People who exercise and have higher physical fitness levels during middle age have a significantly reduced risk of developing dementia later in life.
The finding came from a new study conducted by Laura F. DeFina, MD, of The Cooper Institute in Dallas, and her team, and was published in the journal Annals of Internal Medicine.
Similarly, a study published in Archives of Neurology indicated that people over the age of 90 who have poor physical performance are at increased risk of developing dementia. In that report, a physical task was considered standing with good balance, walking, and getting up from a chair.
Dementia can be defined as the continuous deterioration in cognitive function - the ability to process thought.
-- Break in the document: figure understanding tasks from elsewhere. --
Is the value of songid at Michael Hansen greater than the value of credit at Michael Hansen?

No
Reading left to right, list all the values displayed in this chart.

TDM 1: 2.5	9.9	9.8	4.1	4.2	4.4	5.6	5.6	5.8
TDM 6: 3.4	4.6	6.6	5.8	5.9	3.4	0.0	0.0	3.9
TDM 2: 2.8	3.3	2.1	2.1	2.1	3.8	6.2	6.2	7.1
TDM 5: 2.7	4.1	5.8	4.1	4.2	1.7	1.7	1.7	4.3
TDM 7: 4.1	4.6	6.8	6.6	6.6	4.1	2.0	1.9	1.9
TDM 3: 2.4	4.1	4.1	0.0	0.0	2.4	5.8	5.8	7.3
The deterioration is more than what is typically experienced in normal aging and results from damage or disease, most commonly Alzheimer's disease.
There were 19,458 non-elderly adults involved in the new study who were asked to take an exercise treadmill test between 1971 and 2009, so that the researchers could evaluate their baseline fitness levels.
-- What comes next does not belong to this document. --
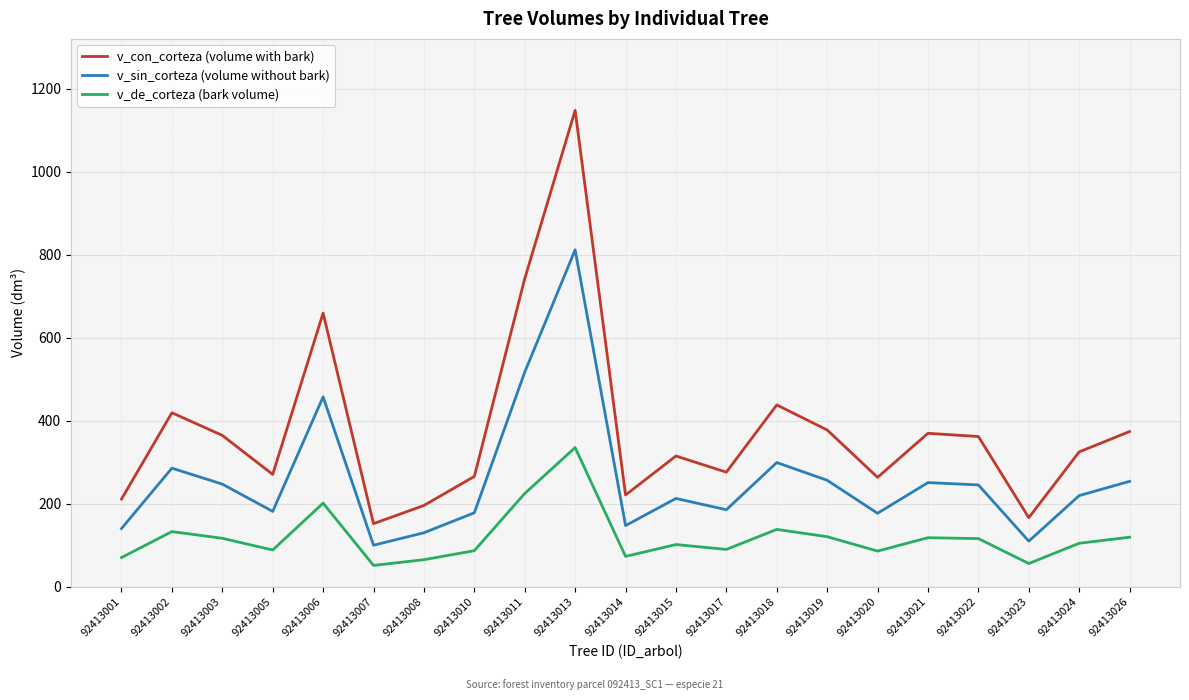

True or false: v_de_corteza (bark volume) and v_sin_corteza (volume without bark) cross at least once.

False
In order to analyze the association between cardiorespiratory fitness levels during middle age and the development of dementia in advanced age, the scientists examined Medicare data for the individuals who became eligible to receive benefits between January 1, 1999 and December 31, 2009.
A diagnosis of all-cause dementia was considered for patients who had at least one skilled-nursing facility, hospital outpatient, home health agency, inpatient, or physician or supplier claim with any diagnosis code correlating with senile dementia, presenile dementia, and Alzheimer's disease among patients with three or more years of Medicare coverage.
Four codes linked to vascular dementia were also incorporated. At ages 70, 75, 80, and 85, the authors recorded whether or not the patients were affected by dementia.
Results showed that the individuals who were physically fit earlier in life had a significantly reduced chance of developing dementia, compared to those were not as physically fit.
The investigators concluded:
"Higher midlife fitness levels seem to be associated with lower hazards of developing all-cause dementia later in life. The magnitude and direction of the association were similar with or without previous stroke, suggesting that higher fitness levels earlier in life may lower risk for dementia later in life, independent of cerebrovascular disease."
A scientist in an Accompanying Editorial pointed out that although physical activity is linked to many health advantages, it can still be challenging to get patients to follow an exercise routine.
However, the editorial explained, the results of this research should encourage people to increase their levels of physical activity, as Alzheimer's is one of the most feared diseases among Americans.